Count the lines in the entries below that contain the string "dogs", matching case exactly. Reply with only the number.

———

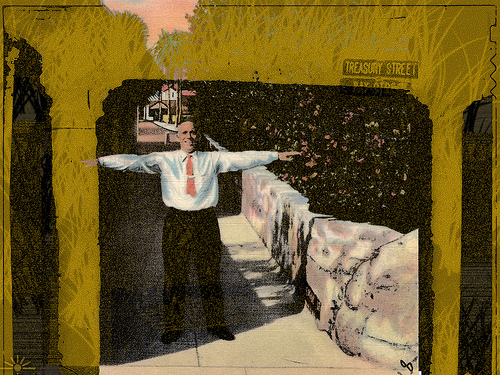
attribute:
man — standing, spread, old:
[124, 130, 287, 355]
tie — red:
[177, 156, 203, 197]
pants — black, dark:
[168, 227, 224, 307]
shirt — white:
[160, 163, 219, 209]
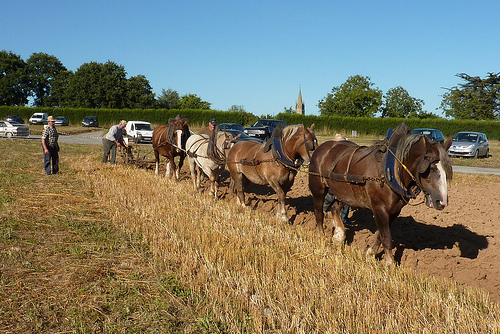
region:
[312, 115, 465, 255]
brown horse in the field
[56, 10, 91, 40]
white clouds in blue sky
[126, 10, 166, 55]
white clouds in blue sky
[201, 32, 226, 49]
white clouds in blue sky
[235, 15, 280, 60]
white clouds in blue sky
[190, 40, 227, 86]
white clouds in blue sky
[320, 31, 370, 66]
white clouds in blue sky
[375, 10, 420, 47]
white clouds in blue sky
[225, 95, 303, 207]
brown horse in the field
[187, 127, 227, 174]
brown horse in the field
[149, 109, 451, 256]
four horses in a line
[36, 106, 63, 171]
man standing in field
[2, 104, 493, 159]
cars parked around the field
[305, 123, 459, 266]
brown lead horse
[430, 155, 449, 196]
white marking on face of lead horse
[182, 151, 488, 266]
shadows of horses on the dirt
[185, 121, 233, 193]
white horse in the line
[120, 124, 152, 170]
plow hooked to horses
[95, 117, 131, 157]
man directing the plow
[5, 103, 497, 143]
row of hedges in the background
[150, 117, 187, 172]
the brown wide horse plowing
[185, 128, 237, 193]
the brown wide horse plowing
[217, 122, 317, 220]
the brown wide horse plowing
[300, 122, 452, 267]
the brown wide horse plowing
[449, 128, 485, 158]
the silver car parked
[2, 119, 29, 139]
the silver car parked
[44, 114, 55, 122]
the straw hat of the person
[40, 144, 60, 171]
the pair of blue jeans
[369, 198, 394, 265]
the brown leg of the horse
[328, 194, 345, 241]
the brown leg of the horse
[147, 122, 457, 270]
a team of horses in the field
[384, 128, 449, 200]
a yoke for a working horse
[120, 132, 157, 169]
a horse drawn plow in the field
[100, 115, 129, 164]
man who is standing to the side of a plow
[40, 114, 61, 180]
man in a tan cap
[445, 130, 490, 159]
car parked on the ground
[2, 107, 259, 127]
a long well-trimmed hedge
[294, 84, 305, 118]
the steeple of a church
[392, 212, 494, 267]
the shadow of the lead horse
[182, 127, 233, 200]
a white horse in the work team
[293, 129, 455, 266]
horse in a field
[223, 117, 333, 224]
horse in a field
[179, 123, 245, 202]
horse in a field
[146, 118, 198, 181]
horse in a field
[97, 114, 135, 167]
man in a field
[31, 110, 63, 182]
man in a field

———

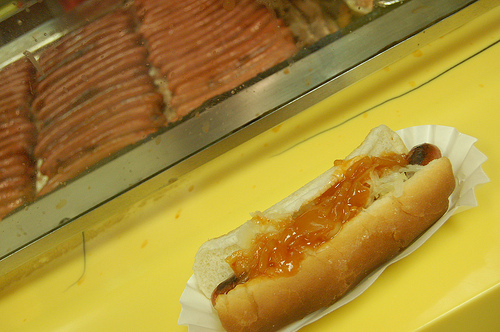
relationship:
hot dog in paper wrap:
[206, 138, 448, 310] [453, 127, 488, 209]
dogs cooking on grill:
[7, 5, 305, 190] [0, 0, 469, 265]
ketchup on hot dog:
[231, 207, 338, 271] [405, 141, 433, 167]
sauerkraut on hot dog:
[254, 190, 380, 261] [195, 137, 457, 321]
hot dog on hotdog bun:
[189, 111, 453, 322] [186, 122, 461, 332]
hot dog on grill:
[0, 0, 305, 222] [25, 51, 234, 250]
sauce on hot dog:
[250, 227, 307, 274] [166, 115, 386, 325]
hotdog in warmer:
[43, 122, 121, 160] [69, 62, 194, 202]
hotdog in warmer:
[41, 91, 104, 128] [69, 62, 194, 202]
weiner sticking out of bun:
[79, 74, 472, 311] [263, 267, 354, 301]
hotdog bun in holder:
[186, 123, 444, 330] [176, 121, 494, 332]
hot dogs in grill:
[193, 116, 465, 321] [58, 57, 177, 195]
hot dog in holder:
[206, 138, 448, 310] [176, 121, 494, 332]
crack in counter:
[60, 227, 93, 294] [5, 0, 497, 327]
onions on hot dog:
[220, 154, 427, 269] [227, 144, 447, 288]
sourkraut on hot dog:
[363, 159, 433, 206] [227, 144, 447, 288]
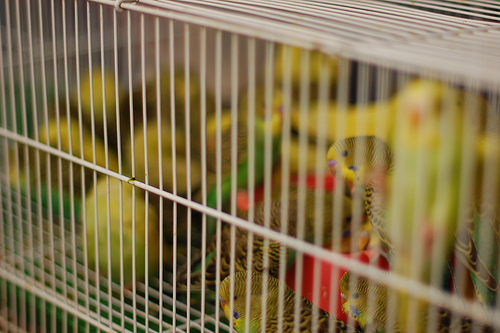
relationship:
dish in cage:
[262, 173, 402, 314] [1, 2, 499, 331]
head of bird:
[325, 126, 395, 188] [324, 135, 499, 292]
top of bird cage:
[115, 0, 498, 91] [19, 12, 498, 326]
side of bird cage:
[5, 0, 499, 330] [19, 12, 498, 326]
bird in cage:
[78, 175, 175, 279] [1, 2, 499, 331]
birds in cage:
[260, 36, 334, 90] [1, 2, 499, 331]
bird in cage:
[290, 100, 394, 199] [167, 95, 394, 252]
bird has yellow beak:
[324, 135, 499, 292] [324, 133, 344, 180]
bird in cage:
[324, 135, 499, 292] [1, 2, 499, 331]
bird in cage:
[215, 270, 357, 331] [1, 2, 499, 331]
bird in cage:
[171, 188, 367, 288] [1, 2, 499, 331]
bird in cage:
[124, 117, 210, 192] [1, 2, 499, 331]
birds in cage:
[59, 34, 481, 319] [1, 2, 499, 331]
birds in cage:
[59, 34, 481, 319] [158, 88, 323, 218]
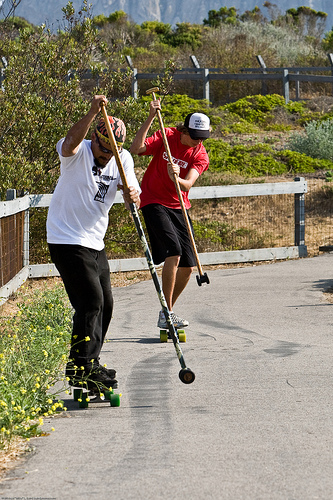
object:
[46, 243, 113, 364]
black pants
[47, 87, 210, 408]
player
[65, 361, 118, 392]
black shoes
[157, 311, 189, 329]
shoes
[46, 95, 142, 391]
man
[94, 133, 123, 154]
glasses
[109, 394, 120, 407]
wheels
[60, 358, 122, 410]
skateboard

———

● Result:
2